## Task description
Produce an exact copy of all the data below, dropping every image.

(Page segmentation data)
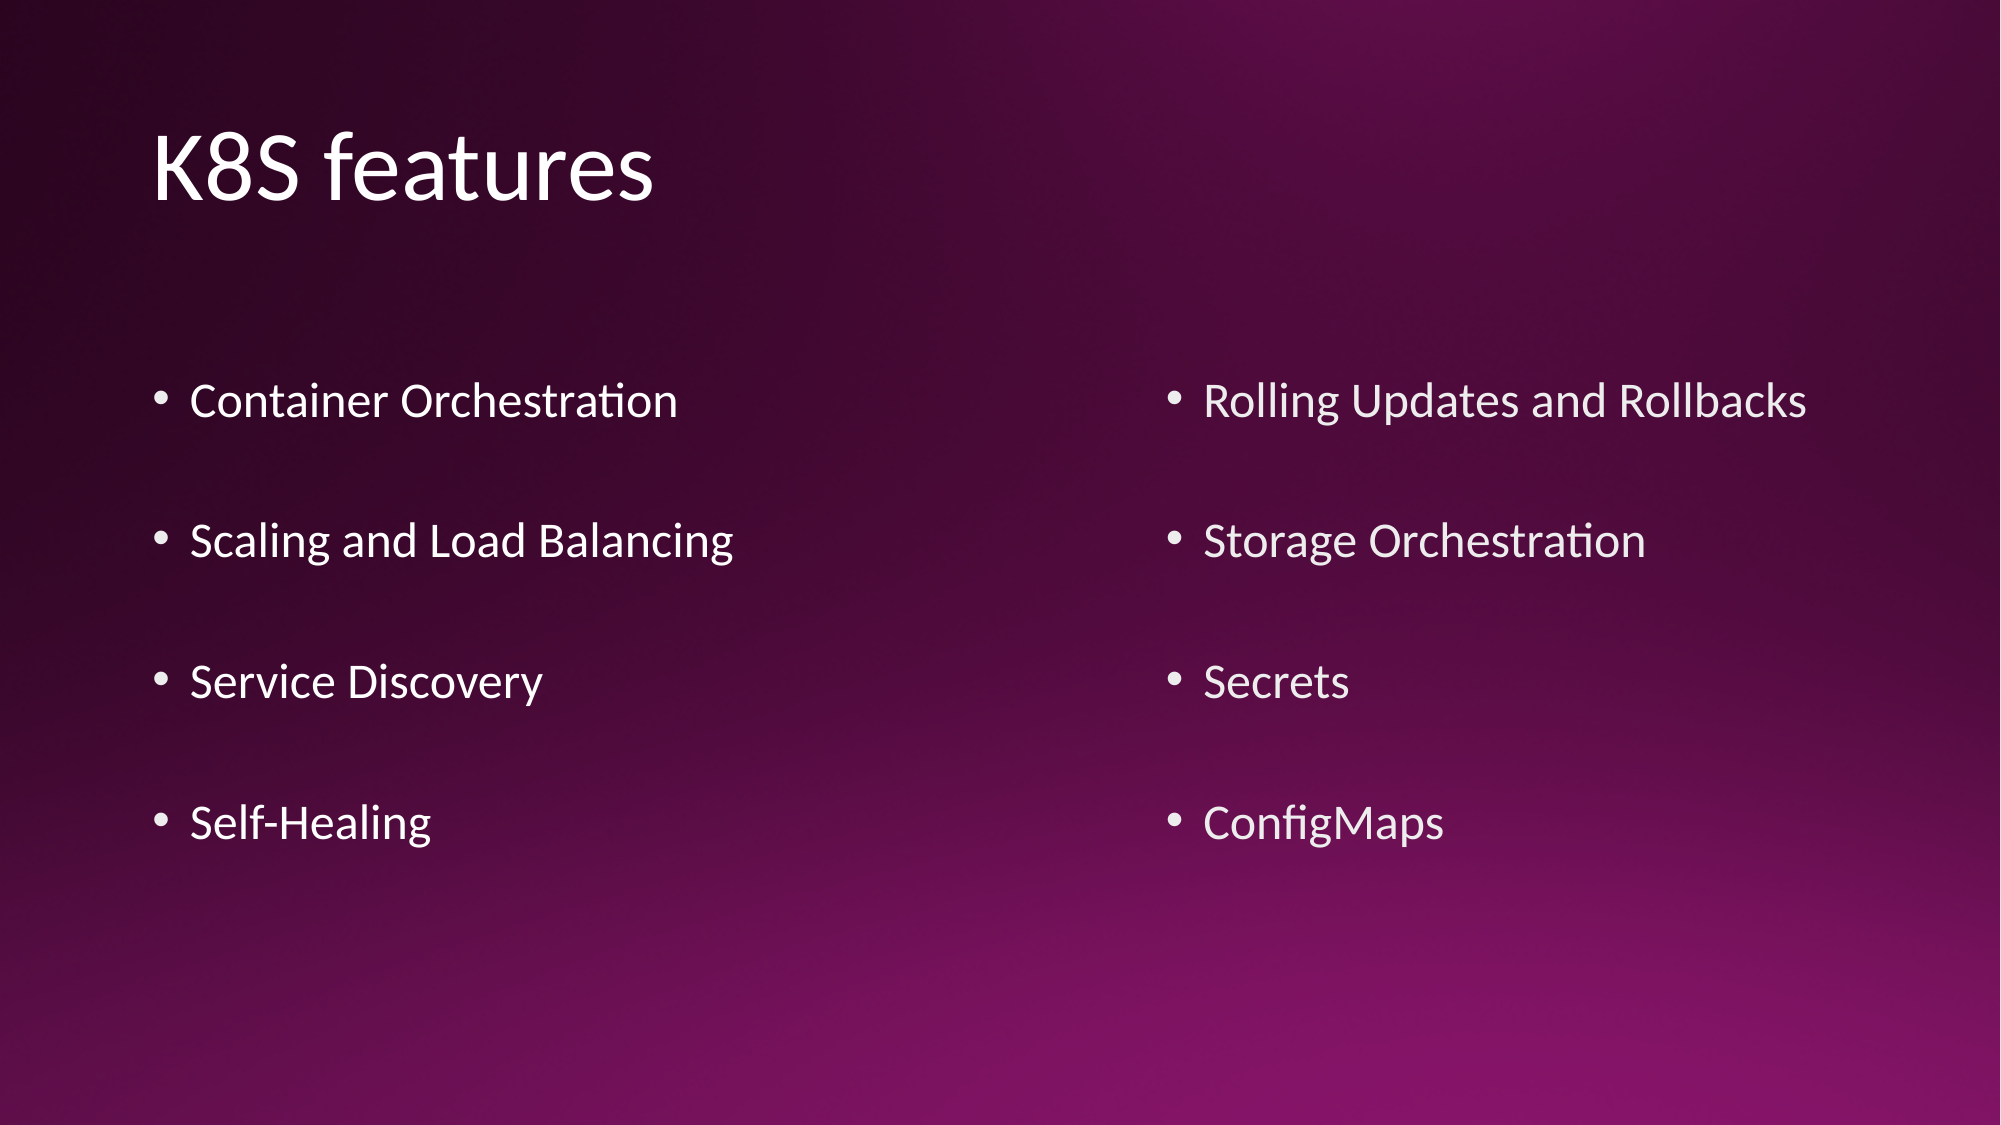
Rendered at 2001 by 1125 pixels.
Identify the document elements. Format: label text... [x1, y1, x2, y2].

text_box Rolling Updates and Rollbacks Storage Orchestration Secrets ConfigMaps [1150, 299, 1932, 1088]
title K8S features [137, 59, 1151, 278]
picture [0, 0, 2001, 1125]
list Container Orchestration Scaling and Load Balancing Service Discovery Self-Healing [137, 299, 1000, 1088]
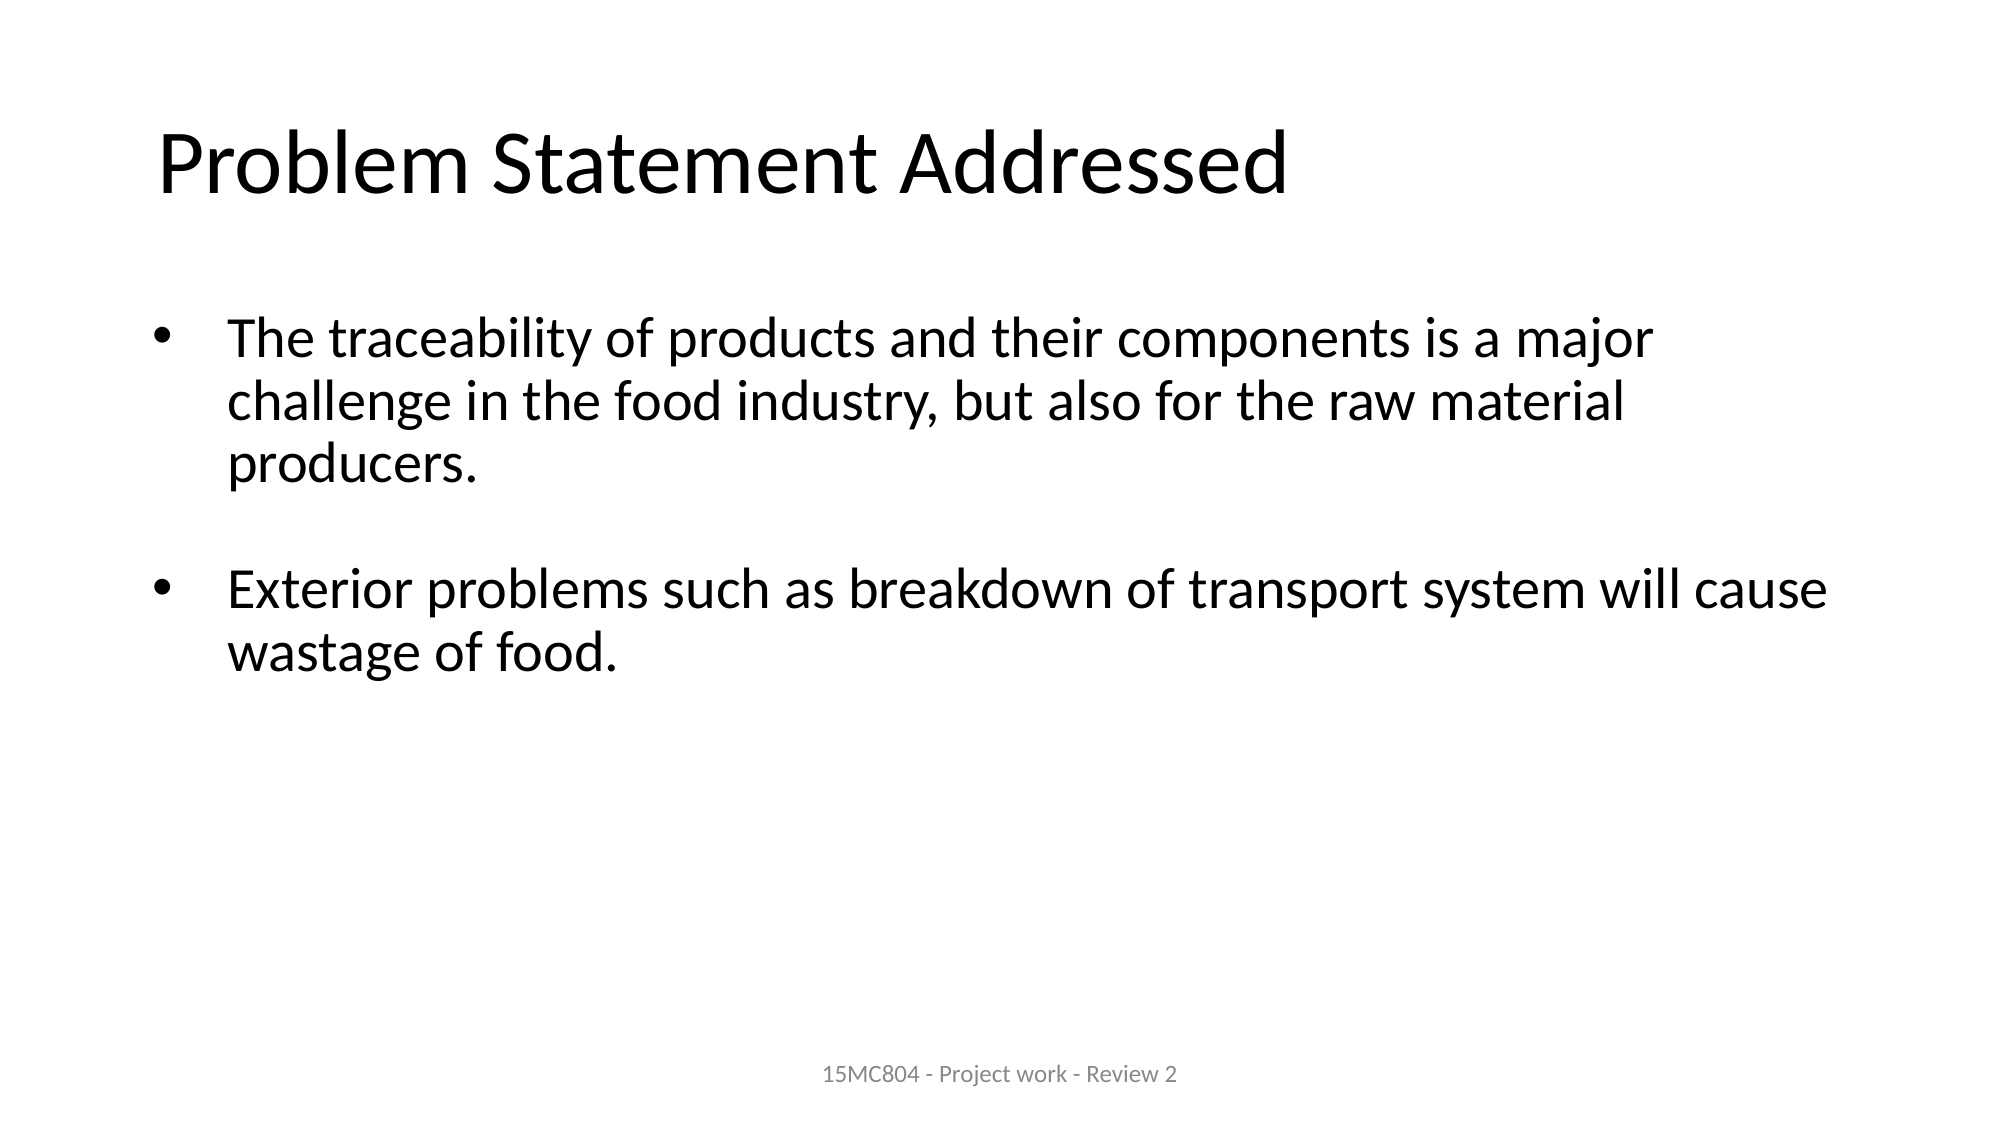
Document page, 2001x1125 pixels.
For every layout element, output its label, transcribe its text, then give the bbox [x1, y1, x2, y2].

## Result for this task
Rendered at 2001 by 1125 pixels.
Identify the document elements. Format: label text... [x1, y1, x2, y2].

text_box Rolling Updates and Rollbacks Storage Orchestration Secrets ConfigMaps [1150, 299, 1932, 1088]
title K8S features [137, 59, 1151, 278]
picture [0, 0, 2001, 1125]
list Container Orchestration Scaling and Load Balancing Service Discovery Self-Healing [137, 299, 1000, 1088]
Document page, 2001x1125 pixels.
For every layout element, output its label, transcribe its text, then give the bbox [x1, y1, x2, y2].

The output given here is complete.